El Gobierno que surja de las urnas el próximo 20-N heredará un triste legado económico compuesto de un exiguo crecimiento, una desorbitada tasa de paro cercana al 21 por ciento y, lo peor, un erial en materia de reformas.
La ausencia de medidas contundentes, salvo los recortes que Zapatero abordó cuando arreciaba la ira del mercado, y la falta de efectos de las timoratas y sindicalmente complacientes recetas laborales abordadas por el Ejecutivo socialista han desactivado cualquier atisbo de confianza. Algo que se ha materializado en el recelo del mercado hacia la economía española y en su creciente coste de financiación.
Además, España está involucrada en otro de los focos que más encienden los indicadores de riesgo: un eventual contagio de la crisis periférica. Al menos, algo de calma podría venir del otro polo, pues se perfila un principio de acuerdo en EEUU sobre el techo de deuda.
Así pues, la asunción de la gestión económica por parte del sucesor de Zapatero tendrá serias dificultades añadidas.
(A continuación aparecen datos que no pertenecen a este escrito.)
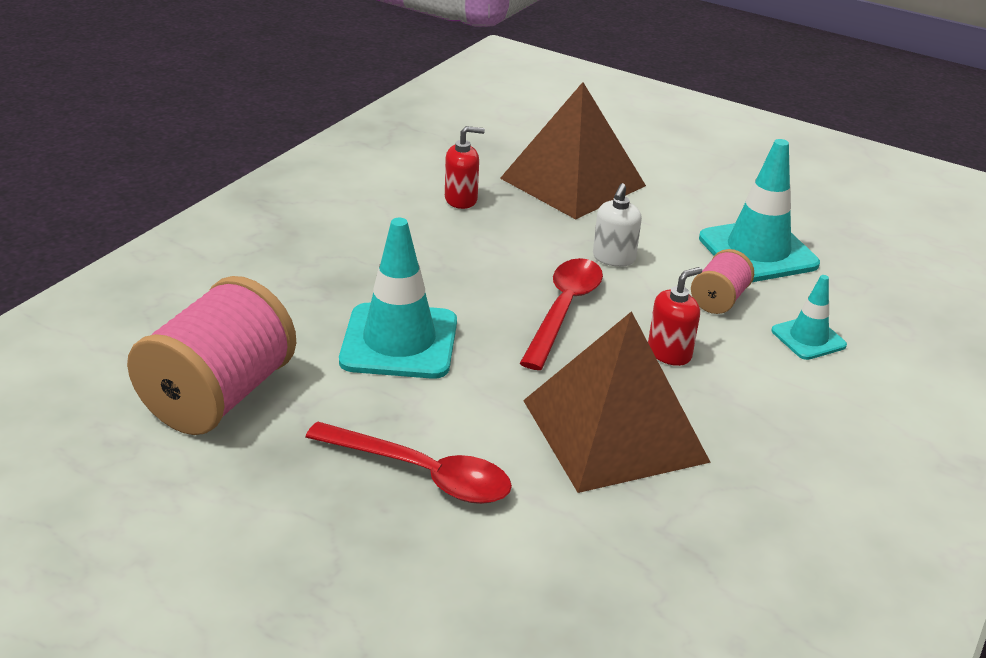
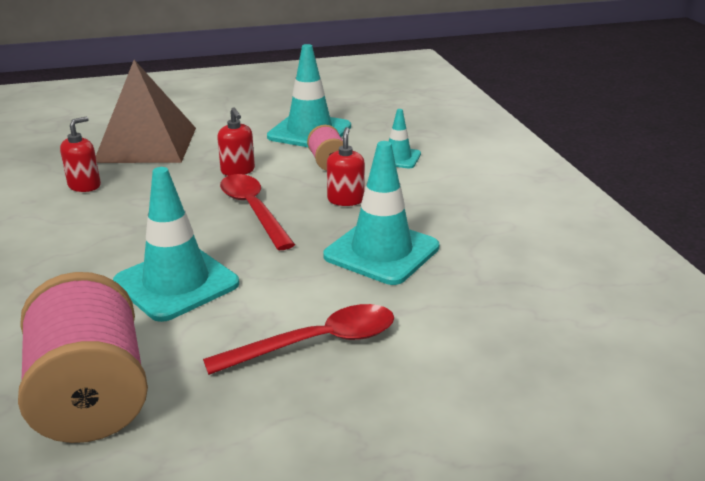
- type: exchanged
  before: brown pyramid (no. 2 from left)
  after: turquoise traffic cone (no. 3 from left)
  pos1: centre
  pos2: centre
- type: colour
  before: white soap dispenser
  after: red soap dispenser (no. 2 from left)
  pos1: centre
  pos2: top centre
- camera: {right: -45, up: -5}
No sólo las que conlleva capear la anemia económica, sino también las que implica no contar con los mimbres para reaccionar ante ella y tener que empezar casi de cero con las reformas que necesita España, exigidas sin éxito a Zapatero reiteradamente por expertos, organismos y autoridades supranacionales como la UE y el FMI.
De este modo, el Gobierno socialista deja a su sucesor la papeleta de acometer los ajustes y medidas impopulares, seguramente más duros que los que él evito abordar. Pareciera que Zapatero quería estirar su mandato para afear lo más posible la gestión de su sucesor. Veneno.